Algunas coordenadas fui perfilando en la labor: cuando editaba buscaba cierta poesía reveladora de lo “ya revelado”. Es decir, insistente, en la conciencia que le otorga un gusto (y regusto) por los resquicios cercanos o proclives al desastre de lo determinante: lo frágil en trance, lo doloroso sumergido, lo inalcanzable de la palabra que acerca ante lo que pasa. Incluso el humor trasmutado en fino cincel de nutritiva ironía. La otra ironía es aún más difícil de escrutar. Muchos de los poemas que recibía para publicar requerían de varios días para leerlos. No todos los días que hubiera querido, para lo aconsejable y prudente, pero la dinámica editorial es implacable con el sustento de Cronos.
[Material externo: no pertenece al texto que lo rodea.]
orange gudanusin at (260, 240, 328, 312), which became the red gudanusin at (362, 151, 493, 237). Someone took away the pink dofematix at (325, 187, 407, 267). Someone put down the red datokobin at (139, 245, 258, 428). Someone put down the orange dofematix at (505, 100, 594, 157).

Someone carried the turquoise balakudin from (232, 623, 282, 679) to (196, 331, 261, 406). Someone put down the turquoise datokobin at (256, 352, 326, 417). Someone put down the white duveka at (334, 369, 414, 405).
No se entiende de buen modo que a veces el primer verso de un texto te deja exhausto y es mejor cerrar el libro, pasar la página, detenerte. Cuando vuelves al poema tienes la sensación de avanzar por un pasillo que te regocija o te abruma; como un pasaje donde (hablo de mi experiencia al leerlos) donde agradecemos al poema atenuar ciertos tormentos que subyacen allí hasta desde nuestra genuina vulnerabilidad humana. Es como agradecer al poeta albañil, poeta del detalle y del cuidado de cada palabra y su dificultad para adentrarnos en una especie de comunión de su dicterio que está leyendo. Y así en varios días puede uno llegar a la sentencia del poema: aquello que Ungaretti señalaba como el colofón de la apuesta al naufragio que es todo poema. Cuando uno piensa que termina de leer el poema es que comienza.
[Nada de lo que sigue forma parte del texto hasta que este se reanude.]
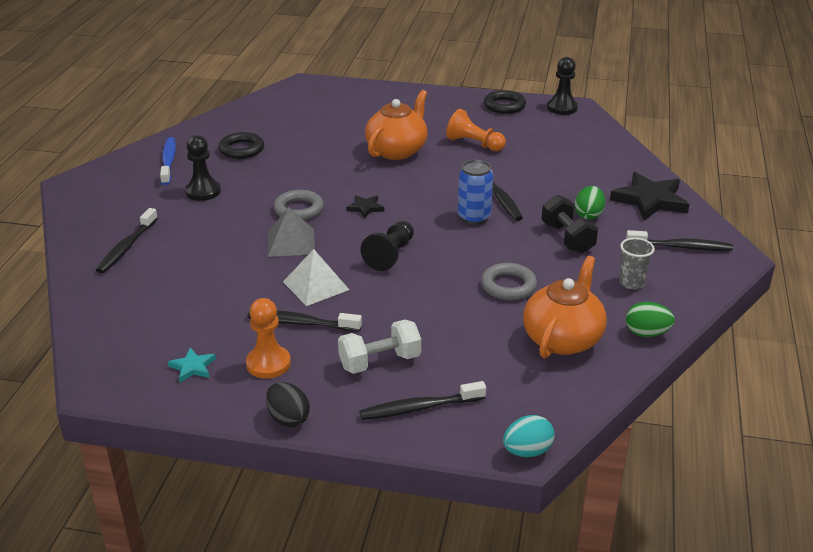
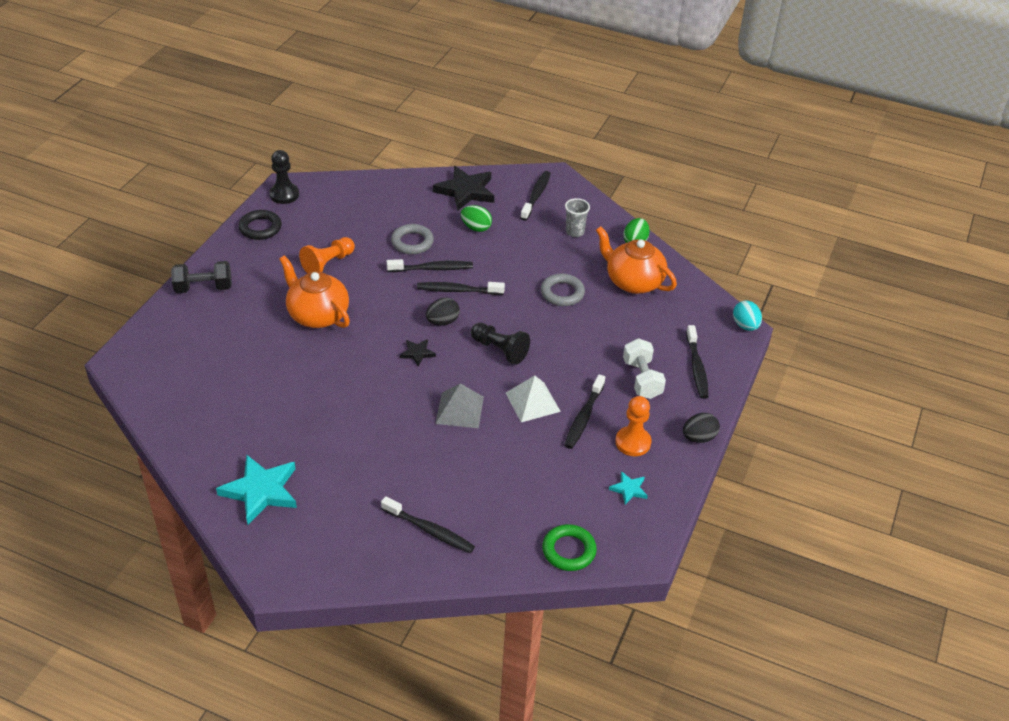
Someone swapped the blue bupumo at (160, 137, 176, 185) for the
No pocas veces he sentido la sensación de que al “concluir” la lectura de un poema, aquel sigue su propio júbilo, su propia autorreferencia, en la deriva de que el poema se encuentra más allá de todo hacer y de todo opinar. Es confusión y tiempo, y eso como editor es de agradecer. Lo demás, el mercado y los retruécanos del editor son otros espacios, a menudo, complejos, por tratar de categorizar los innumerables momentos en tanto auspiciosos, placenteros, decepcionantes y dolorosos cuando editas. Momentos que existen de veras y no pocas veces dejan de matar o vivir.
Una más detallada travesía sobre las poéticas surcándose, edificándose, de un poeta y sus voces sigilosas, sus aristas y fisuras; sus complejas estructuras de imágenes; su hermetismo ante la verborrea circundante; su reclamo desde lo que no es verdad pero existe, lo puedes encontrar en las antologías de autor, en las plaquettes de poesía reunida o los poemas reunidos que hace el poeta, vista la jungla. Incluso en esas ediciones consigues exégesis aproximativas más de textura y menos de relámpago, que nos aviente más allá de la banalidad siempre subyacentes, en torno a una poética de un poeta que ya haya persistido tras la confusión y que, resignado al asumir el tiempo, aún lo provoque, ingenuo quizá, pero revelador de que construye su poética de la que hablará acaso el viento. Y casi siempre es suficiente con eso.